# Crypt ID



## Nevermore (Mar 26, 2007)

I ordered a Cryptocoryne wendtii 'bronze' from Aquariumplants.com, hoping it would look like the one in July's Tank of The Month by Jason Baliban but the leaves on it are short and fat while the leaves on Jason's are long and slender. Is Jason's crypt not a Cryptocoryne wendtii 'bronze'?


----------



## orlando (Feb 14, 2007)

Could you possibly post a picture of yours?


----------



## Squawkbert (Jan 3, 2007)

Agreed a pic may help. That said, Crypts can be quite variable in appearance due to lighting etc...


----------



## rs79 (Dec 7, 2004)

It's very unlikely a common species name gets screwed up, but it's very common to see such diverse leaf shapes colors and sizes that you'd swear they were different species.

If it propgates by clustering new plants around the bas that's a pretty good sign it's wendtii. "bronze" is fairly meaningless; "brown", "red" all have equal meaning really.

It's (one of) the dark leaf forms or cultivars, but "bronze" per se has no specific meaning. Unlike, say known populations of WEN that were kept with a colllection code or specific cultivar.

The plant and species are, has been mentioned, unbelievably variable.


----------



## Nevermore (Mar 26, 2007)

I'm having difficulty posting the images. I'm not sure what I'm doing wrong, they're small jpg files.


----------



## HeyPK (Jan 23, 2004)

Something seems to be wrong with the file upload process, both for uploading files directly into a post as well as for uploading files to the Aquatic Plant Pictures section. I have notified the Administrators.


----------



## Nevermore (Mar 26, 2007)

It was difficult to get a good picture of it because it's begun to melt plus it's a little cramped where it is. I included a pic of just the leaf so you could see it's aspect ratio better.


----------



## HeyPK (Jan 23, 2004)

Looks like a wendtii to me, emersed growth. The submersed leaves should be longer, and they tend to have a broad base that narrows towards the tip, sort of like an extended triangle.


----------



## Nevermore (Mar 26, 2007)

That's encouraging! Thanks a lot!


----------

About this exercise: Write out the part of the crypt ID thread that starts with "If it propgates" and goes on through "small jpg files.", word for word.

Data excerpt:
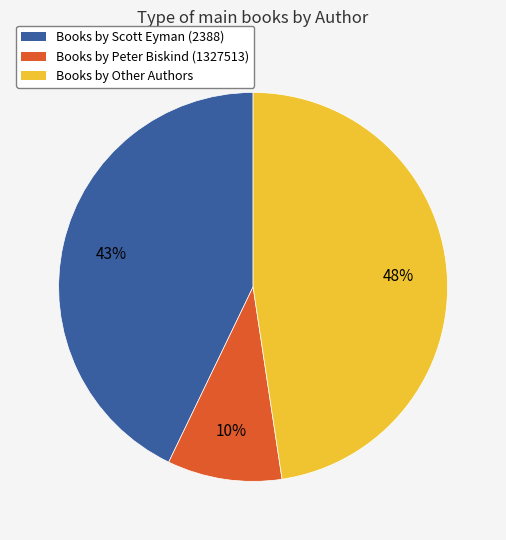

What is the ratio of the value at Books by Scott Eyman (2388) to the value at Books by Other Authors?

0.9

Written response:
If it propgates by clustering new plants around the bas that's a pretty good sign it's wendtii. "bronze" is fairly meaningless; "brown", "red" all have equal meaning really.

It's (one of) the dark leaf forms or cultivars, but "bronze" per se has no specific meaning. Unlike, say known populations of WEN that were kept with a colllection code or specific cultivar.

The plant and species are, has been mentioned, unbelievably variable.


----------



## Nevermore (Mar 26, 2007)

I'm having difficulty posting the images. I'm not sure what I'm doing wrong, they're small jpg files.